- _Task item_: Please output every line of the material as it stands, without the pictures.
------------------------------------------------
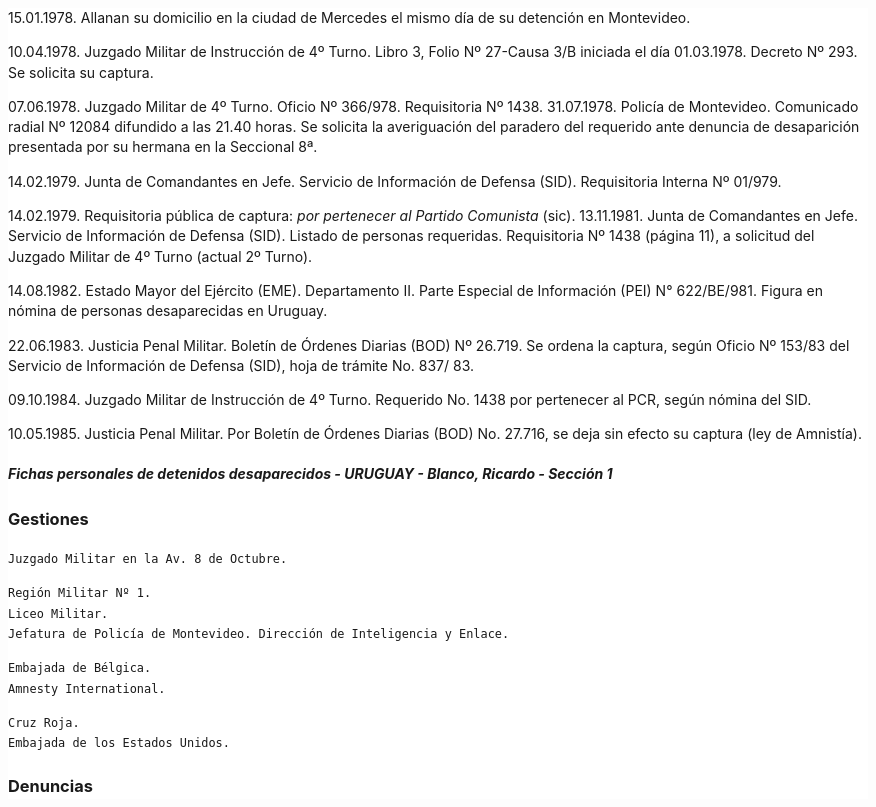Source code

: 15.01.1978. Allanan su domicilio en la ciudad de Mercedes el mismo día de su detención en
Montevideo.

10.04.1978. Juzgado Militar de Instrucción de 4º Turno. Libro 3, Folio Nº 27-Causa 3/B iniciada el
día 01.03.1978. Decreto Nº 293. Se solicita su captura.

07.06.1978. Juzgado Militar de 4º Turno. Oficio Nº 366/978. Requisitoria Nº 1438.
31.07.1978. Policía de Montevideo. Comunicado radial Nº 12084 difundido a las 21.40 horas. Se
solicita la averiguación del paradero del requerido ante denuncia de desaparición presentada por su
hermana en la Seccional 8ª.

14.02.1979. Junta de Comandantes en Jefe. Servicio de Información de Defensa (SID). Requisitoria
Interna Nº 01/979.

14.02.1979. Requisitoria pública de captura: _por pertenecer al Partido Comunista_ (sic).
13.11.1981. Junta de Comandantes en Jefe. Servicio de Información de Defensa (SID). Listado de
personas requeridas. Requisitoria Nº 1438 (página 11), a solicitud del Juzgado Militar de 4º Turno
(actual 2º Turno).

14.08.1982. Estado Mayor del Ejército (EME). Departamento II. Parte Especial de Información
(PEI) N° 622/BE/981. Figura en nómina de personas desaparecidas en Uruguay.

22.06.1983. Justicia Penal Militar. Boletín de Órdenes Diarias (BOD) Nº 26.719. Se ordena la
captura, según Oficio Nº 153/83 del Servicio de Información de Defensa (SID), hoja de trámite No. 837/
83.

09.10.1984. Juzgado Militar de Instrucción de 4º Turno. Requerido No. 1438 por pertenecer al
PCR, según nómina del SID.

10.05.1985. Justicia Penal Militar. Por Boletín de Órdenes Diarias (BOD) No. 27.716, se deja sin
efecto su captura (ley de Amnistía).


##### Fichas personales de detenidos desaparecidos - URUGUAY - Blanco, Ricardo - Sección 1

### Gestiones

```
Juzgado Militar en la Av. 8 de Octubre.
```
```
Región Militar Nº 1.
Liceo Militar.
Jefatura de Policía de Montevideo. Dirección de Inteligencia y Enlace.
```
```
Embajada de Bélgica.
Amnesty International.
```
```
Cruz Roja.
Embajada de los Estados Unidos.
```
### Denuncias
------------------------------------------------
- _Answer_:
Source code

: 15.01.1978. Allanan su domicilio en la ciudad de Mercedes el mismo día de su detención en
Montevideo.

10.04.1978. Juzgado Militar de Instrucción de 4º Turno. Libro 3, Folio Nº 27-Causa 3/B iniciada el
día 01.03.1978. Decreto Nº 293. Se solicita su captura.

07.06.1978. Juzgado Militar de 4º Turno. Oficio Nº 366/978. Requisitoria Nº 1438.
31.07.1978. Policía de Montevideo. Comunicado radial Nº 12084 difundido a las 21.40 horas. Se
solicita la averiguación del paradero del requerido ante denuncia de desaparición presentada por su
hermana en la Seccional 8ª.

14.02.1979. Junta de Comandantes en Jefe. Servicio de Información de Defensa (SID). Requisitoria
Interna Nº 01/979.

14.02.1979. Requisitoria pública de captura: _por pertenecer al Partido Comunista_ (sic).
13.11.1981. Junta de Comandantes en Jefe. Servicio de Información de Defensa (SID). Listado de
personas requeridas. Requisitoria Nº 1438 (página 11), a solicitud del Juzgado Militar de 4º Turno
(actual 2º Turno).

14.08.1982. Estado Mayor del Ejército (EME). Departamento II. Parte Especial de Información
(PEI) N° 622/BE/981. Figura en nómina de personas desaparecidas en Uruguay.

22.06.1983. Justicia Penal Militar. Boletín de Órdenes Diarias (BOD) Nº 26.719. Se ordena la
captura, según Oficio Nº 153/83 del Servicio de Información de Defensa (SID), hoja de trámite No. 837/
83.

09.10.1984. Juzgado Militar de Instrucción de 4º Turno. Requerido No. 1438 por pertenecer al
PCR, según nómina del SID.

10.05.1985. Justicia Penal Militar. Por Boletín de Órdenes Diarias (BOD) No. 27.716, se deja sin
efecto su captura (ley de Amnistía).


##### Fichas personales de detenidos desaparecidos - URUGUAY - Blanco, Ricardo - Sección 1

### Gestiones

```
Juzgado Militar en la Av. 8 de Octubre.
```
```
Región Militar Nº 1.
Liceo Militar.
Jefatura de Policía de Montevideo. Dirección de Inteligencia y Enlace.
```
```
Embajada de Bélgica.
Amnesty International.
```
```
Cruz Roja.
Embajada de los Estados Unidos.
```
### Denuncias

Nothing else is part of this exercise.